TO-DO ITEM: Restate all entries exactly. Skip the images.

DATA:
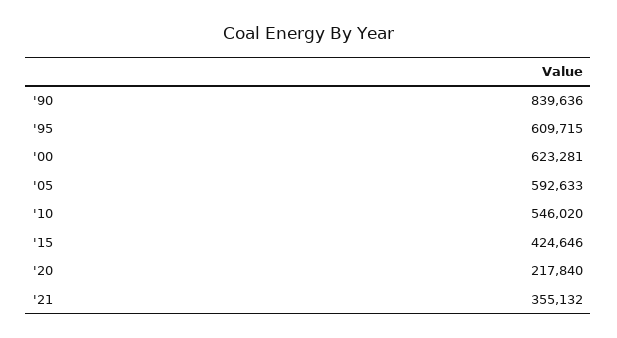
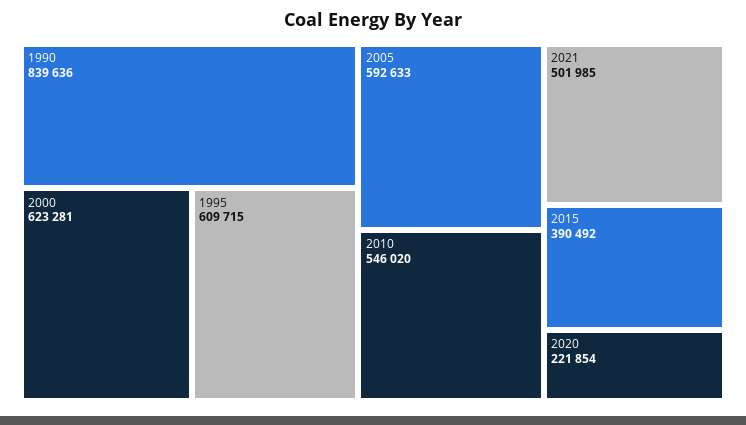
  {
    "'90": 839636,
    "'95": 609715,
    "'00": 623281,
    "'05": 592633,
    "'10": 546020,
-   "'15": 424646,
+   "'15": 390492,
-   "'20": 217840,
+   "'20": 221854,
-   "'21": 355132
+   "'21": 501985
  }

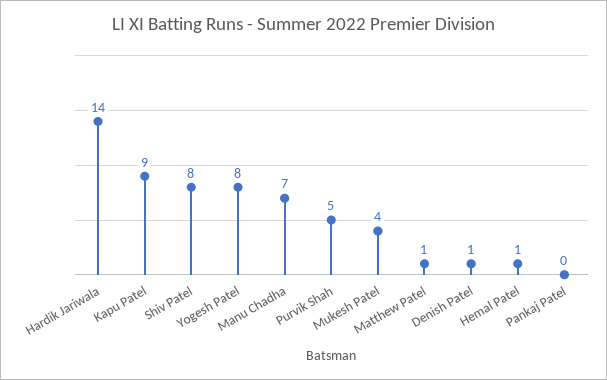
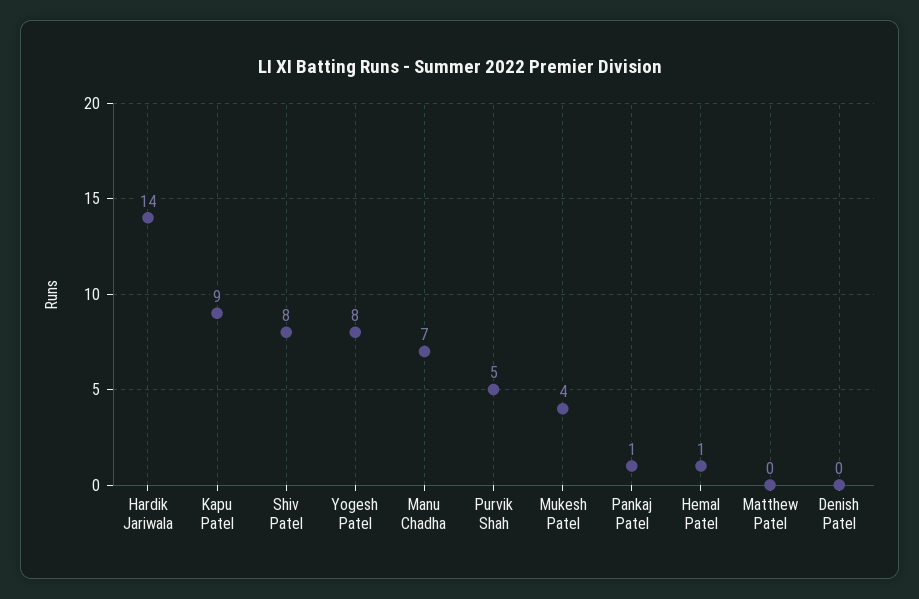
  {
    "Hardik Jariwala": 14,
    "Kapu Patel": 9,
    "Shiv Patel": 8,
    "Yogesh Patel": 8,
    "Manu Chadha": 7,
    "Purvik Shah": 5,
    "Mukesh Patel": 4,
-   "Matthew Patel": 1,
+   "Matthew Patel": 0,
-   "Denish Patel": 1,
+   "Denish Patel": 0,
    "Hemal Patel": 1,
-   "Pankaj Patel": 0
+   "Pankaj Patel": 1
  }

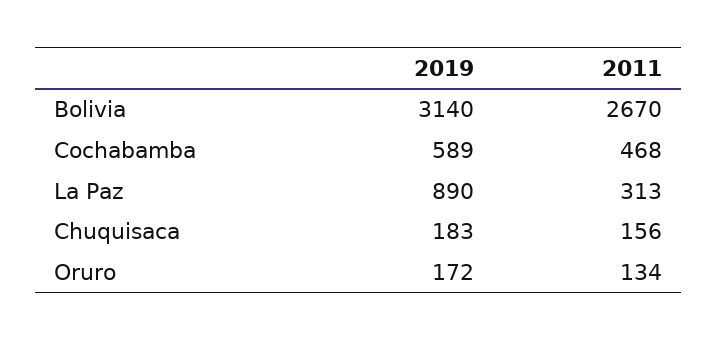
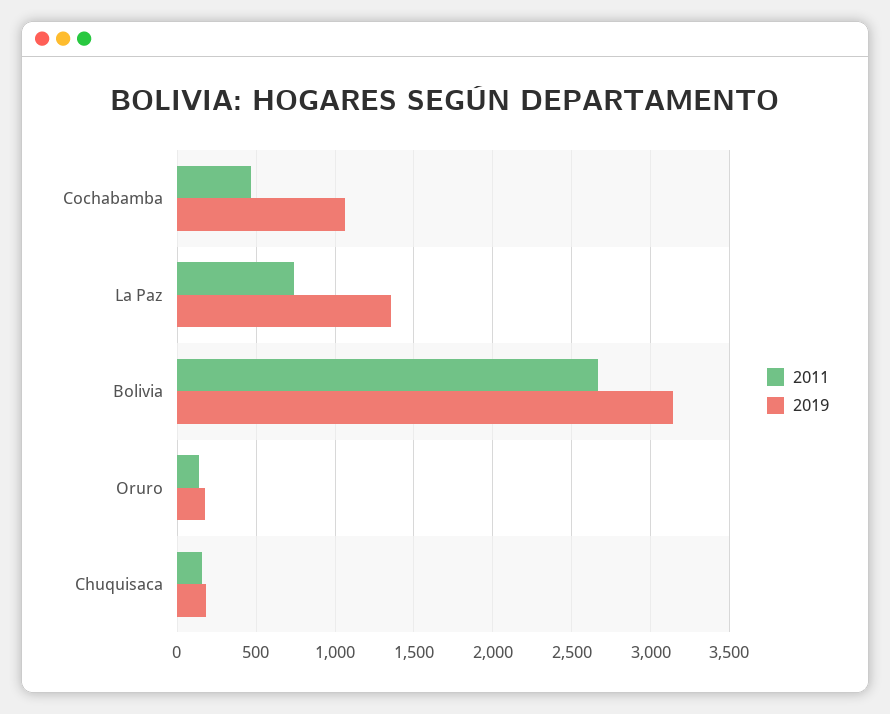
  {
    "2019": {
      "Bolivia": 3140,
-     "Cochabamba": 589,
+     "Cochabamba": 1050,
-     "La Paz": 890,
+     "La Paz": 1350,
      "Chuquisaca": 183,
      "Oruro": 172
    },
    "2011": {
      "Bolivia": 2670,
      "Cochabamba": 468,
-     "La Paz": 313,
+     "La Paz": 750,
      "Chuquisaca": 156,
      "Oruro": 134
    }
  }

WRITTEN ANSWER:
  {
    "'90": 839636,
    "'95": 609715,
    "'00": 623281,
    "'05": 592633,
    "'10": 546020,
-   "'15": 424646,
+   "'15": 390492,
-   "'20": 217840,
+   "'20": 221854,
-   "'21": 355132
+   "'21": 501985
  }

  {
    "Hardik Jariwala": 14,
    "Kapu Patel": 9,
    "Shiv Patel": 8,
    "Yogesh Patel": 8,
    "Manu Chadha": 7,
    "Purvik Shah": 5,
    "Mukesh Patel": 4,
-   "Matthew Patel": 1,
+   "Matthew Patel": 0,
-   "Denish Patel": 1,
+   "Denish Patel": 0,
    "Hemal Patel": 1,
-   "Pankaj Patel": 0
+   "Pankaj Patel": 1
  }

  {
    "2019": {
      "Bolivia": 3140,
-     "Cochabamba": 589,
+     "Cochabamba": 1050,
-     "La Paz": 890,
+     "La Paz": 1350,
      "Chuquisaca": 183,
      "Oruro": 172
    },
    "2011": {
      "Bolivia": 2670,
      "Cochabamba": 468,
-     "La Paz": 313,
+     "La Paz": 750,
      "Chuquisaca": 156,
      "Oruro": 134
    }
  }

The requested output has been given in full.